------ Input data ------

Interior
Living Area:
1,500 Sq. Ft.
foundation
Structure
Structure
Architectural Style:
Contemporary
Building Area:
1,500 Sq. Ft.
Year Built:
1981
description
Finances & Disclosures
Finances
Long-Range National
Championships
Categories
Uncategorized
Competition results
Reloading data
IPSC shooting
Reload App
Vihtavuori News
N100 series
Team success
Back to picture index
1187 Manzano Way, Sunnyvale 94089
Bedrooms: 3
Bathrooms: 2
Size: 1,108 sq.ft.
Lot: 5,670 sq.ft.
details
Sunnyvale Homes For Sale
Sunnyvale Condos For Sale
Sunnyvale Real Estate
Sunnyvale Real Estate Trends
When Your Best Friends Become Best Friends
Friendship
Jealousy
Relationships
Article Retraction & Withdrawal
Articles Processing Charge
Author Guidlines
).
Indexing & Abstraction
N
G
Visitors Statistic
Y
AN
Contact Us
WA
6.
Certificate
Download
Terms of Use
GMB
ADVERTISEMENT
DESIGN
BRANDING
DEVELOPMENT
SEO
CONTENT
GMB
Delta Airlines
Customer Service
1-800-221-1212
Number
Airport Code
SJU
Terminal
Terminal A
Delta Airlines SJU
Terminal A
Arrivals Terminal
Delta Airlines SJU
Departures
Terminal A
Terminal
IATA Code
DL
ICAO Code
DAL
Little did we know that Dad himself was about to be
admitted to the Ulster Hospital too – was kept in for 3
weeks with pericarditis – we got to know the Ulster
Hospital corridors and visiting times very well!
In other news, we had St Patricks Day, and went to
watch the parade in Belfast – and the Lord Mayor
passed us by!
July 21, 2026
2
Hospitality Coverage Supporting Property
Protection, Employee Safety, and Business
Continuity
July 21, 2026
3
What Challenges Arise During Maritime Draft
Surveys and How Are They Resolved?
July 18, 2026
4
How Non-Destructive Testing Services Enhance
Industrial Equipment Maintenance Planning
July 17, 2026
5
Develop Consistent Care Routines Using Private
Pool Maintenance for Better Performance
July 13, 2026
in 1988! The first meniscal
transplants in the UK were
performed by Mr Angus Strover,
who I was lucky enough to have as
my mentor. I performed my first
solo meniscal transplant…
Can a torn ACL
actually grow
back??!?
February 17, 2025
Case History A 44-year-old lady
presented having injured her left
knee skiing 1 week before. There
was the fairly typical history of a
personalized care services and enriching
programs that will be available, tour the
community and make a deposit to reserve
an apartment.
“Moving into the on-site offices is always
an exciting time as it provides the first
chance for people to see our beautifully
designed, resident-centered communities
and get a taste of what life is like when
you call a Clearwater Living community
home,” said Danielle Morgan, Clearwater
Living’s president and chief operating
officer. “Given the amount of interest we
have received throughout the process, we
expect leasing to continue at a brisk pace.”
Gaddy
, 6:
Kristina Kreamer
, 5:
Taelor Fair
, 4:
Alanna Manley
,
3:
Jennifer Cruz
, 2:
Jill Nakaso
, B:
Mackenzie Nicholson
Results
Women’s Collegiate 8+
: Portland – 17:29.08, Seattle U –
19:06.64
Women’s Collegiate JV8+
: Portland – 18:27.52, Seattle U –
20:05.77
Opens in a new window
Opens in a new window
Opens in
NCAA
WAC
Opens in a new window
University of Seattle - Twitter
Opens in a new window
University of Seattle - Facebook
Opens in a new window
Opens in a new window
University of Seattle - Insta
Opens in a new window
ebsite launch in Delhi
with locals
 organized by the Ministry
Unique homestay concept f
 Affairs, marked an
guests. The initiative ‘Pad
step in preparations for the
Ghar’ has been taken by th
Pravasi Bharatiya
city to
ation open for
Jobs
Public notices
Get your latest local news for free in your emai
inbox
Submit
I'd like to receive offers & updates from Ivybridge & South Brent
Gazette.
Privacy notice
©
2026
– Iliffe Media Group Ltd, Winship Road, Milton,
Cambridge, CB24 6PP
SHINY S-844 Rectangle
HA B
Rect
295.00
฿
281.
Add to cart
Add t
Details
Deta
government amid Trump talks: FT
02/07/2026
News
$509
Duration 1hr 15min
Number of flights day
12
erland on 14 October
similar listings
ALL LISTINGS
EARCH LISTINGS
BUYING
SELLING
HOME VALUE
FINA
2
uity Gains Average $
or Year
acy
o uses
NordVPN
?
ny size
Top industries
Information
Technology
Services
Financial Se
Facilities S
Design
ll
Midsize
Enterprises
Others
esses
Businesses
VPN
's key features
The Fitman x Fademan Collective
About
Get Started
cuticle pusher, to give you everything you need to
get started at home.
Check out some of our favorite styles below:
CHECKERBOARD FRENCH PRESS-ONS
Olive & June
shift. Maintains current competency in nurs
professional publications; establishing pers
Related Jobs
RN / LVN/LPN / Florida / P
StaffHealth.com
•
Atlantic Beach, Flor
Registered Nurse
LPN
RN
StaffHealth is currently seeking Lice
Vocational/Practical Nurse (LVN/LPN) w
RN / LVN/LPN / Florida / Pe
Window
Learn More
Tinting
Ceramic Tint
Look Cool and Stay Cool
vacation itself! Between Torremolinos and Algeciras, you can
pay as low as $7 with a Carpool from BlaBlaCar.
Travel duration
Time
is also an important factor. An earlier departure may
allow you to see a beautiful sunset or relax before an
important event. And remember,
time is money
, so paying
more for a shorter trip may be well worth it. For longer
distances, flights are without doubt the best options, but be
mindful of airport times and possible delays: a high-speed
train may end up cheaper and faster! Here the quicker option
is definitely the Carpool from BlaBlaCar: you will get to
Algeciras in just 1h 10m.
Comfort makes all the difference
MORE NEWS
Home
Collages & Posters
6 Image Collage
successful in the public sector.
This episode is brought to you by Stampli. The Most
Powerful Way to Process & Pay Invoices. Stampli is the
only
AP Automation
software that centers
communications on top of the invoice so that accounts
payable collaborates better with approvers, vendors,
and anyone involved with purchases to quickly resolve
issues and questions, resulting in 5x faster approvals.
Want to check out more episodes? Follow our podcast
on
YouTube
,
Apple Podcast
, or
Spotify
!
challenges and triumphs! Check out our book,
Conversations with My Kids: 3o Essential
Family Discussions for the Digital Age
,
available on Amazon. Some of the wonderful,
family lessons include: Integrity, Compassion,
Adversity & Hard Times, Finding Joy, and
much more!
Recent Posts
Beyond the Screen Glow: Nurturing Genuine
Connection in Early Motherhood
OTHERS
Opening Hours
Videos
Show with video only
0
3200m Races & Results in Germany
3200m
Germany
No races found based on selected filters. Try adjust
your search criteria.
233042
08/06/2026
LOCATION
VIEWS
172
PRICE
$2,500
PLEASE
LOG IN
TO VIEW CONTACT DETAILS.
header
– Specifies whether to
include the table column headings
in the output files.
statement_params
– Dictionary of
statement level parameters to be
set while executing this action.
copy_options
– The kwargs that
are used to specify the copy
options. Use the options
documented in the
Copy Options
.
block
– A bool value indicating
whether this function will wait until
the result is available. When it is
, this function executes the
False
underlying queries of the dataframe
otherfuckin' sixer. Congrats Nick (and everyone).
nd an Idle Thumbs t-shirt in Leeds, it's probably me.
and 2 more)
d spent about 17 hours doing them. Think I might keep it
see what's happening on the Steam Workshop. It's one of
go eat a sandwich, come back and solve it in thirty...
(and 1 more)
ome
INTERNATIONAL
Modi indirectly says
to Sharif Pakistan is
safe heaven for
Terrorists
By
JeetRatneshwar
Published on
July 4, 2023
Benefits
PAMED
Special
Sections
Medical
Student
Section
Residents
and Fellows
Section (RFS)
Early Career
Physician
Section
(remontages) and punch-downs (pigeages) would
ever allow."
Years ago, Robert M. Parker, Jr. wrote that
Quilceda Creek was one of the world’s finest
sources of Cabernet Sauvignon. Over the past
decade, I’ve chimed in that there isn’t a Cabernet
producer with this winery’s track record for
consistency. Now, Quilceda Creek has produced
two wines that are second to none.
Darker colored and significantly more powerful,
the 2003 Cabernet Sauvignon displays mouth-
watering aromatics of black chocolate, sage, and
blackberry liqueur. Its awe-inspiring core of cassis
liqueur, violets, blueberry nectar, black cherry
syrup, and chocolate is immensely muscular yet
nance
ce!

------

§ **What to produce**
Look through the entries above and quote exactly the lines from the line with "Add to cart" to the line with "Algeciras in just 1h 10m.", counting both of those lines.

§ **Exercise answer**
Add to cart
Add t
Details
Deta
government amid Trump talks: FT
02/07/2026
News
$509
Duration 1hr 15min
Number of flights day
12
erland on 14 October
similar listings
ALL LISTINGS
EARCH LISTINGS
BUYING
SELLING
HOME VALUE
FINA
2
uity Gains Average $
or Year
acy
o uses
NordVPN
?
ny size
Top industries
Information
Technology
Services
Financial Se
Facilities S
Design
ll
Midsize
Enterprises
Others
esses
Businesses
VPN
's key features
The Fitman x Fademan Collective
About
Get Started
cuticle pusher, to give you everything you need to
get started at home.
Check out some of our favorite styles below:
CHECKERBOARD FRENCH PRESS-ONS
Olive & June
shift. Maintains current competency in nurs
professional publications; establishing pers
Related Jobs
RN / LVN/LPN / Florida / P
StaffHealth.com
•
Atlantic Beach, Flor
Registered Nurse
LPN
RN
StaffHealth is currently seeking Lice
Vocational/Practical Nurse (LVN/LPN) w
RN / LVN/LPN / Florida / Pe
Window
Learn More
Tinting
Ceramic Tint
Look Cool and Stay Cool
vacation itself! Between Torremolinos and Algeciras, you can
pay as low as $7 with a Carpool from BlaBlaCar.
Travel duration
Time
is also an important factor. An earlier departure may
allow you to see a beautiful sunset or relax before an
important event. And remember,
time is money
, so paying
more for a shorter trip may be well worth it. For longer
distances, flights are without doubt the best options, but be
mindful of airport times and possible delays: a high-speed
train may end up cheaper and faster! Here the quicker option
is definitely the Carpool from BlaBlaCar: you will get to
Algeciras in just 1h 10m.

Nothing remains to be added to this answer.